The northeastern Tibetan Plateau (NETP) represents the growth front of the Tibetan Plateau (TP) system. This region has long been recognized as a key in understanding the topographic response and crustal thickening of the entire TP. A heat flow anomaly (Gonghe Basin, 102 mW/m(2)) was found in the NETP. However, the heat-generation mechanism and the heat source of the Gonghe Basin are still debated as it is unclear whether they are related to magmatic melting activities. Herein, we provide systematic hydrogeochemical data of two types of geothermal waters (type I and II: geothermal waters sampled from within the basin and the mountainous regions, respectively) found in the region. Type I high 8D (-85.0 parts per thousand to -59.0 parts per thousand), delta O-18 (-11.1 parts per thousand to -8.0 parts per thousand), Cl- (mostly range from 300 to 900 mg/L), and trace element, whereas type II has low delta D (-97.1 parts per thousand to -89 parts per thousand), delta O-18 (-13.0 parts per thousand to -11.8 parts per thousand), Cl- (30 to 180 mg/L) and trace elements. Furthermore, we identified the existence of a high-temperature parent geothermal fluid based on the chloride - enthalpy model, it was estimated to possess a temperature of 310 degrees C and a circulation depth of 6.8-7.8 km.

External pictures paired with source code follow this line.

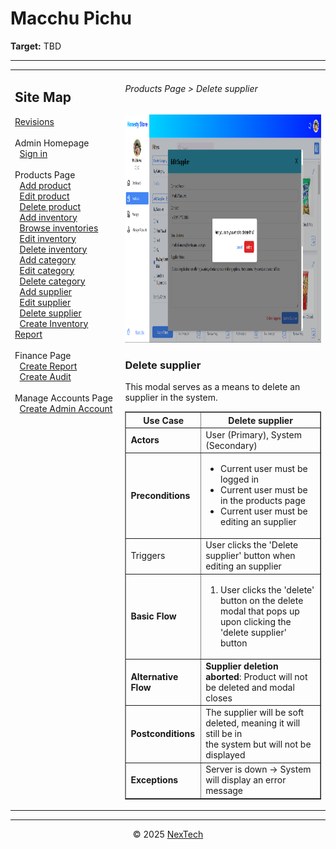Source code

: # Macchu Pichu

**Target:** TBD

---

<table>
  <tr>
    <td valign="top" style="width: 35%;">
      <h2>Site Map</h2>
      <a href="../readme.md">Revisions</a><br><br>     
      Admin Homepage<br>
      &nbsp;&nbsp;<a href="./sign-in.md">Sign in</a><br><br>
      Products Page<br>
      &nbsp;&nbsp;<a href="./add-product.md">Add product</a><br>
      &nbsp;&nbsp;<a href="./edit-product.md">Edit product</a><br>
      &nbsp;&nbsp;<a href="./delete-product.md">Delete product</a><br>
      &nbsp;&nbsp;<a href="./add-inventory.md">Add inventory</a><br>
      &nbsp;&nbsp;<a href="./browse-inventories.md">Browse inventories</a><br>
      &nbsp;&nbsp;<a href="./edit-inventory.md">Edit inventory</a><br>
      &nbsp;&nbsp;<a href="./delete-inventory.md">Delete inventory</a><br>
      &nbsp;&nbsp;<a href="./add-category.md">Add category</a><br>
      &nbsp;&nbsp;<a href="./edit-category.md">Edit category</a><br>
      &nbsp;&nbsp;<a href="./delete-category.md">Delete category</a><br>
      &nbsp;&nbsp;<a href="./add-supplier.md">Add supplier</a><br>
      &nbsp;&nbsp;<a href="./edit-suppplier.md">Edit supplier</a><br>
      &nbsp;&nbsp;<a href="./delete-supplier.md">Delete supplier</a><br>
      &nbsp;&nbsp;<a href="./create-inventory-report.md">Create Inventory Report</a><br><br>
      Finance Page<br>
      &nbsp;&nbsp;<a href="./create-report.md">Create Report</a><br>
      &nbsp;&nbsp;<a href="./create-audit.md">Create Audit</a><br><br>
      Manage Accounts Page<br>
      &nbsp;&nbsp;<a href="./create-admin-account.md">Create Admin Account</a><br><br>
    </td>
    <td valign="top" >
      <h6> Products Page > Delete supplier </h6>
        <img src = "./mock-ups/delete-supplier.png" width='720' height='365'/>
      <h3>Delete supplier</h3>
      <p>This modal serves as a means to delete an supplier in the system.</p>
      <table border="1">
        <tr>
          <th>Use Case</th>
          <th>Delete supplier</th>
        </tr>
        <tr>
          <td><b>Actors</b></td>
          <td>User (Primary), System (Secondary)</td>
        </tr>
        <tr>
          <td><b>Preconditions</b></td>
          <td><ul>
              <li>Current user must be logged in</li>
                <li>Current user must be in the products page</li>
                <li>Current user must be editing an supplier</li>
          </ul>
          </td>
        </tr>
        <tr>
          <td>Triggers</td>
          <td>User clicks the 'Delete supplier' button when editing an supplier</td>
        </tr>
        <tr>
          <td><b>Basic Flow</b></td>
          <td>
            <ol>
              <li>User clicks the 'delete' button on the delete modal that pops up <br>
              upon clicking the 'delete supplier' button</li>
            </ol>
          </td>
        </tr>
        <tr>
          <td><b>Alternative Flow</b></td>
          <td>
            <strong>Supplier deletion aborted</strong>: Product will not be deleted and modal closes
          </td>
        </tr>
        <tr>
          <td><b>Postconditions</b></td>
          <td>
            The supplier will be soft deleted, meaning it will still be in <br>the system but will not be displayed 
          </td>
        </tr>
        <tr>
          <td><b>Exceptions</b></td>
          <td>Server is down → System will display an error message<br>
          </td>
        </tr>
        </table>
    </td>
  </tr>
</table>

---

<div align="center">
  © 2025 <a href="#">NexTech</a>
</div>
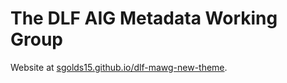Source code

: # The DLF AIG Metadata Working Group
Website at [sgolds15.github.io/dlf-mawg-new-theme](https://sgolds15.github.io/dlf-mawg-new-theme/).
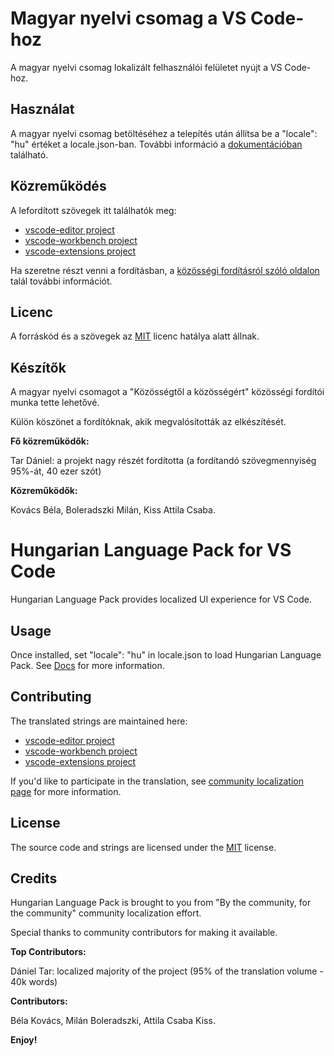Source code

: #  Magyar nyelvi csomag a VS Code-hoz

A magyar nyelvi csomag lokalizált felhasználói felületet nyújt a VS Code-hoz.

## Használat
A magyar nyelvi csomag betöltéséhez a telepítés után állítsa be a "locale": "hu" értéket a locale.json-ban. További információ a [dokumentációban](https://go.microsoft.com/fwlink/?LinkId=761051) található.

## Közreműködés
A lefordított szövegek itt találhatók meg:
* [vscode-editor project](https://www.transifex.com/microsoft-oss/vscode-editor/language/hu/)
* [vscode-workbench project](https://www.transifex.com/microsoft-oss/vscode-workbench/language/hu/)
* [vscode-extensions project](https://www.transifex.com/microsoft-oss/vscode-extensions/language/hu/)

Ha szeretne részt venni a fordításban, a [közösségi fordításról szóló oldalon](https://aka.ms/vscodeloc) talál további információt.

## Licenc
A forráskód és a szövegek az [MIT](https://github.com/Microsoft/vscode-loc/blob/master/LICENSE.md) licenc hatálya alatt állnak.

## Készítők
A magyar nyelvi csomagot a "Közösségtől a közösségért" közösségi fordítói munka tette lehetővé.

Külön köszönet a fordítóknak, akik megvalósították az elkészítését.

**Fő közreműködők:**

Tar Dániel: a projekt nagy részét fordította (a fordítandó szövegmennyiség 95%-át, 40 ezer szót)

**Közreműködők:**

Kovács Béla, Boleradszki Milán, Kiss Attila Csaba.


#  Hungarian Language Pack for VS Code

Hungarian Language Pack provides localized UI experience for VS Code.

## Usage
Once installed, set "locale": "hu" in locale.json to load Hungarian Language Pack. See [Docs](https://go.microsoft.com/fwlink/?LinkId=761051) for more information.

## Contributing
The translated strings are maintained here:
* [vscode-editor project](https://www.transifex.com/microsoft-oss/vscode-editor/language/hu/)
* [vscode-workbench project](https://www.transifex.com/microsoft-oss/vscode-workbench/language/hu/)
* [vscode-extensions project](https://www.transifex.com/microsoft-oss/vscode-extensions/language/hu/)

If you'd like to participate in the translation, see [community localization page](https://aka.ms/vscodeloc) for more information.


## License
The source code and strings are licensed under the [MIT](https://github.com/Microsoft/vscode-loc/blob/master/LICENSE.md) license.

## Credits
Hungarian Language Pack is brought to you from  "By the community, for the community" community localization effort.

Special thanks to community contributors for making it available.

**Top Contributors:**

Dániel Tar: localized majority of the project (95% of the translation volume - 40k words)

**Contributors:**

Béla Kovács, Milán Boleradszki, Attila Csaba Kiss.


**Enjoy!**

The parent geothermal fluid originated from snowmelt water, which later mixed with a magmatic fluid. The helium (He) ratios of geothermal gas ranged from 0.01 Ra to 0.18 Ra and indicated that the source of He was primarily from a crustal source. In addition to the heat flow analysis and magnetotelluric (MT) data, we suggested that the magmatic nature of the geothermal fluid is caused by a partial melt zone, which is ubiquitous in the middle to lower crust and serves as the heat source in the NETP. Finally, a conceptual model was built to illustrate the occurrence of magmatic fluid and its genesis. The findings will help to improve the understanding of the uplift of the TP and reveals the important role of deep groundwater circulation in the formation of high-temperature geothermal resources.